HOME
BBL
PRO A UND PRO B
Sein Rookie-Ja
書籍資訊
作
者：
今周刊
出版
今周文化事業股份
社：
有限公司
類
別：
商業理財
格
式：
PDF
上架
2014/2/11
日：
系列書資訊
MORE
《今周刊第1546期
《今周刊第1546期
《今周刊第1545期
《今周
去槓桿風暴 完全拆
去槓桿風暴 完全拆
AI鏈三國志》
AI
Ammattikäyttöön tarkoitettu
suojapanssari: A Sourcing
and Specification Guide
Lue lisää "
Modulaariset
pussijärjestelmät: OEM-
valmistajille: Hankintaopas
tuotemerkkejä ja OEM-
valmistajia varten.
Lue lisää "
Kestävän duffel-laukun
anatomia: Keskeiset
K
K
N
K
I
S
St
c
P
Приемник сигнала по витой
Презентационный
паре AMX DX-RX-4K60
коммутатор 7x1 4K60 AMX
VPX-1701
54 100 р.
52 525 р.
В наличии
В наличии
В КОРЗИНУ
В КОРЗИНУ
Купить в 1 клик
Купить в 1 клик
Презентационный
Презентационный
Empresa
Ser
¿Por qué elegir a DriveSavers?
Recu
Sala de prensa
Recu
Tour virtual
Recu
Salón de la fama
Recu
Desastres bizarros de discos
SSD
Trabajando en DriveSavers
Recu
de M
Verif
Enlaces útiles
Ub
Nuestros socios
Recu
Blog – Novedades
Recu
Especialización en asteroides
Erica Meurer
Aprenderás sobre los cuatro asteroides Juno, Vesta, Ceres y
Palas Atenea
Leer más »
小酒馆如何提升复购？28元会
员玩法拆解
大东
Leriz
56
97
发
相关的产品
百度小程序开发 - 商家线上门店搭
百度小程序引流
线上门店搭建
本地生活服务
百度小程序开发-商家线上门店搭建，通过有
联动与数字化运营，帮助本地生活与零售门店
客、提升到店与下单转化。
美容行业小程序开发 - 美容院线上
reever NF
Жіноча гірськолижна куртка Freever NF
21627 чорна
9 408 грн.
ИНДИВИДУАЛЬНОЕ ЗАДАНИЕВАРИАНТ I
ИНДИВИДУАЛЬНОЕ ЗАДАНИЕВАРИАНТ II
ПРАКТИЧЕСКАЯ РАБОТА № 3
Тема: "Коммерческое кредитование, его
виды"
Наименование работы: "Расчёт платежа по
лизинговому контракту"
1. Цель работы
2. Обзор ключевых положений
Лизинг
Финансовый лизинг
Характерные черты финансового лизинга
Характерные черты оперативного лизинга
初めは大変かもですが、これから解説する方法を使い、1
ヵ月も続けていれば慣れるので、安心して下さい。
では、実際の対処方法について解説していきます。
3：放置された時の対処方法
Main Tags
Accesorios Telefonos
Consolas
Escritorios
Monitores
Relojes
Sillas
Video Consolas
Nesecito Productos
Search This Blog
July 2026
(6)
^^^^^^^^^^^^^^^^
**Task directions**
Lay out every line of all the records above as a JSON list of strings, with one string per line and blank lines left out.

**Response area**
[
  "HOME",
  "BBL",
  "PRO A UND PRO B",
  "Sein Rookie-Ja",
  "書籍資訊",
  "作",
  "者：",
  "今周刊",
  "出版",
  "今周文化事業股份",
  "社：",
  "有限公司",
  "類",
  "別：",
  "商業理財",
  "格",
  "式：",
  "PDF",
  "上架",
  "2014/2/11",
  "日：",
  "系列書資訊",
  "MORE",
  "《今周刊第1546期",
  "《今周刊第1546期",
  "《今周刊第1545期",
  "《今周",
  "去槓桿風暴 完全拆",
  "去槓桿風暴 完全拆",
  "AI鏈三國志》",
  "AI",
  "Ammattikäyttöön tarkoitettu",
  "suojapanssari: A Sourcing",
  "and Specification Guide",
  "Lue lisää \"",
  "Modulaariset",
  "pussijärjestelmät: OEM-",
  "valmistajille: Hankintaopas",
  "tuotemerkkejä ja OEM-",
  "valmistajia varten.",
  "Lue lisää \"",
  "Kestävän duffel-laukun",
  "anatomia: Keskeiset",
  "K",
  "K",
  "N",
  "K",
  "I",
  "S",
  "St",
  "c",
  "P",
  "Приемник сигнала по витой",
  "Презентационный",
  "паре AMX DX-RX-4K60",
  "коммутатор 7x1 4K60 AMX",
  "VPX-1701",
  "54 100 р.",
  "52 525 р.",
  "В наличии",
  "В наличии",
  "В КОРЗИНУ",
  "В КОРЗИНУ",
  "Купить в 1 клик",
  "Купить в 1 клик",
  "Презентационный",
  "Презентационный",
  "Empresa",
  "Ser",
  "¿Por qué elegir a DriveSavers?",
  "Recu",
  "Sala de prensa",
  "Recu",
  "Tour virtual",
  "Recu",
  "Salón de la fama",
  "Recu",
  "Desastres bizarros de discos",
  "SSD",
  "Trabajando en DriveSavers",
  "Recu",
  "de M",
  "Verif",
  "Enlaces útiles",
  "Ub",
  "Nuestros socios",
  "Recu",
  "Blog – Novedades",
  "Recu",
  "Especialización en asteroides",
  "Erica Meurer",
  "Aprenderás sobre los cuatro asteroides Juno, Vesta, Ceres y",
  "Palas Atenea",
  "Leer más »",
  "小酒馆如何提升复购？28元会",
  "员玩法拆解",
  "大东",
  "Leriz",
  "56",
  "97",
  "发",
  "相关的产品",
  "百度小程序开发 - 商家线上门店搭",
  "百度小程序引流",
  "线上门店搭建",
  "本地生活服务",
  "百度小程序开发-商家线上门店搭建，通过有",
  "联动与数字化运营，帮助本地生活与零售门店",
  "客、提升到店与下单转化。",
  "美容行业小程序开发 - 美容院线上",
  "reever NF",
  "Жіноча гірськолижна куртка Freever NF",
  "21627 чорна",
  "9 408 грн.",
  "ИНДИВИДУАЛЬНОЕ ЗАДАНИЕВАРИАНТ I",
  "ИНДИВИДУАЛЬНОЕ ЗАДАНИЕВАРИАНТ II",
  "ПРАКТИЧЕСКАЯ РАБОТА № 3",
  "Тема: \"Коммерческое кредитование, его",
  "виды\"",
  "Наименование работы: \"Расчёт платежа по",
  "лизинговому контракту\"",
  "1. Цель работы",
  "2. Обзор ключевых положений",
  "Лизинг",
  "Финансовый лизинг",
  "Характерные черты финансового лизинга",
  "Характерные черты оперативного лизинга",
  "初めは大変かもですが、これから解説する方法を使い、1",
  "ヵ月も続けていれば慣れるので、安心して下さい。",
  "では、実際の対処方法について解説していきます。",
  "3：放置された時の対処方法",
  "Main Tags",
  "Accesorios Telefonos",
  "Consolas",
  "Escritorios",
  "Monitores",
  "Relojes",
  "Sillas",
  "Video Consolas",
  "Nesecito Productos",
  "Search This Blog",
  "July 2026",
  "(6)"
]